[[ Stored data, beginning ]]
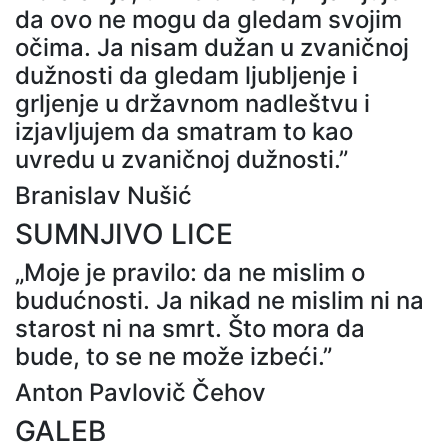
da ovo ne mogu da gledam svojim
očima. Ja nisam dužan u zvaničnoj
dužnosti da gledam ljubljenje i
grljenje u državnom nadleštvu i
izjavljujem da smatram to kao
uvredu u zvaničnoj dužnosti.”
Branislav Nušić
SUMNJIVO LICE
„Moje je pravilo: da ne mislim o
budućnosti. Ja nikad ne mislim ni na
starost ni na smrt. Što mora da
bude, to se ne može izbeći.”
Anton Pavlovič Čehov
GALEB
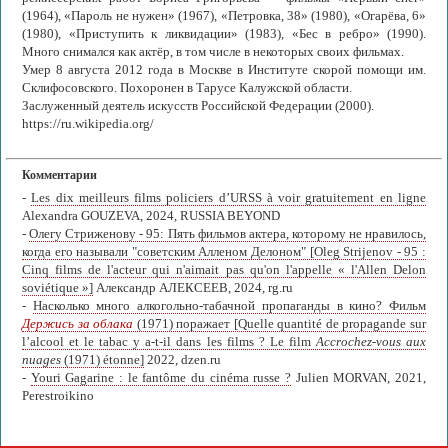
(1964), «Пароль не нужен» (1967), «Петровка, 38» (1980), «Огарёва, 6»
(1980), «Приступить к ликвидации» (1983), «Бес в ребро» (1990).
Много снимался как актёр, в том числе в некоторых своих фильмах.
Умер 8 августа 2012 года в Москве в Институте скорой помощи им.
Склифосовского. Похоронен в Тарусе Калужской области.
Заслуженный деятель искусств Российской Федерации (2000).
https://ru.wikipedia.org/
Комментарии
-
Les dix meilleurs films policiers d’URSS à voir gratuitement en ligne
Alexandra GOUZEVA, 2024, RUSSIA BEYOND
-
Олегу Стриженову - 95: Пять фильмов актера, которому не нравилось,
когда его называли "советским Алленом Делоном" [Oleg Strijenov - 95 :
Cinq films de l'acteur qui n'aimait pas qu'on l'appelle « l'Allen Delon
soviétique »]
Александр АЛЕКСЕЕВ, 2024, rg.ru
-
Насколько много алкогольно-табачной пропаганды в кино? Фильм
Держись за облака
(1971) поражает [Quelle quantité de propagande sur
l’alcool et le tabac y a-t-il dans les films ? Le film
Accrochez-vous aux
nuages
(1971) étonne]
2022, dzen.ru
-
Youri Gagarine : le fantôme du cinéma russe ?
Julien MORVAN, 2021,
Perestroikino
[[ Stored data, end ]]
▸ How to complete this task:
Count the lines in the records that contain the word "films", and reply with only the number.

▸ Solution below:
3